‘The Bear’ returns at the slow-cooked pace of a show simmered in praise

A posted sign in a kitchen reads “Every Second Counts,” but “The Bear” is clearly in no hurry during its third season, proceeding at the slow-cooked pace of a show simmered in accolades and Emmys. Granted, the awards have come in a category in which the Hulu series doesn’t really belong, but it remains TV’s version of fine dining: big white plates with small but mouth-watering dollops of food on them.

As noted, labeling the FX-produced program a comedy has more to do with award politicking than content, since the show merits that categorical designation less than almost any of the acclaimed series submitted on comedy ballots for award purposes, shows like “Barry” and “Nurse Jackie” among them.
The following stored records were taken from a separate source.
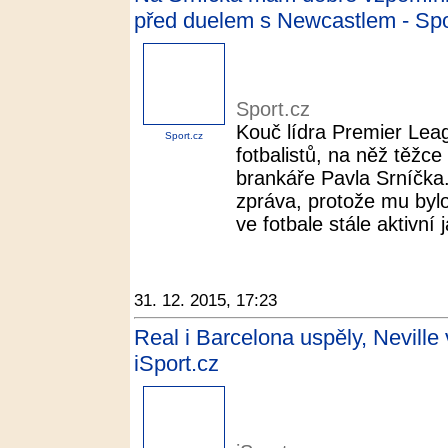
před duelem s Newcastlem - Spo
Sport.cz
Kouč lídra Premier Leag
Sport.cz
fotbalistů, na něž těžc
brankáře Pavla Srníčka.
zpráva, protože mu bylo
ve fotbale stále aktivní j
31. 12. 2015, 17:23
Real i Barcelona uspěly, Neville 
iSport.cz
Like the last streaming comedy awards darling, “Ted Lasso,” “The Bear” also manages to be very good and still feel a touch over-praised, perhaps in part because the adjectives thrown around to describe it understandably seek to match the volume of coverage devoted to it.
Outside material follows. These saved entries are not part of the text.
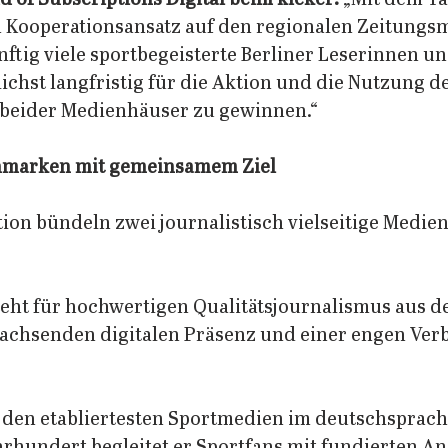
 Kooperationsansatz auf den regionalen Zeitungsm
ftig viele sportbegeisterte Berliner Leserinnen un
chst langfristig für die Aktion und die Nutzung de
eider Medienhäuser zu gewinnen.“
nmarken mit gemeinsamem Ziel
tion bündeln zwei journalistisch vielseitige Medie
teht für hochwertigen Qualitätsjournalismus aus d
 wachsenden digitalen Präsenz und einer engen Ver
 
u den etabliertesten Sportmedien im deutschsprac
hrhundert begleitet er Sportfans mit fundierten An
The latest season’s first episode nicely sets the table for the nine episodes to come, playing almost like a visual poem while reintroducing the characters.

At Hulu’s request, any spoiler-ish specifics need to be scarce, but series creator Christopher Storer (who directed seven of the new season’s 10 installments) has the luxury of playing the long game, indulging in episodes devoted to individual players, while teasing out various threads without feeling compelled to pay everything off.

Ricky Staffieri, Jeremy Allen White and Matty Matheson in "The Bear." - Chuck Hodes/FX
Ricky Staffieri, Jeremy Allen White and Matty Matheson in "The Bear." - Chuck Hodes/FX

The season’s theme centers on the pursuit of dreams, both for chef Carmy (Jeremy Allen White) and his able right hand Sydney (Ayo Edebiri), as they continue the process of transforming the restaurant into a fine-dining destination. Woven into that, given the recurring ghosts from Carmy’s past, is the question of whether one must become a jerk to succeed in this business, contemplating distinctions between leading employees with a firm rein and a suffocating, soul-crushing one.

The cast remains splendid and the storytelling moody and lyrical, in a way that both challenges the audience and rewards them for paying attention to small details.

What “The Bear” has lost is the element of surprise that greeted its arrival. By now there’s less novelty in its fly-on-the-wall access to what goes on inside a kitchen, and once your leading man has become a marquee Calvin Klein model and high-level celebrity cameos (some new, others familiar) start piling up, it’s harder to position the show as a plucky underdog.

The world occupied by “The Bear” is also a place where reviews matter very much, an attribute the Michelin-star-obsessed business of high-end restaurants shares with the awards-chasing strategies of streaming.

At this point, though, the series has surely become review-proof, having earned the loyal patronage of those viewers happy to watch Storer and company spin plates, even during those meticulously prepared stretches, narratively speaking, when “The Bear” is just spinning its wheels.

“The Bear” launched its third season June 26 on Hulu.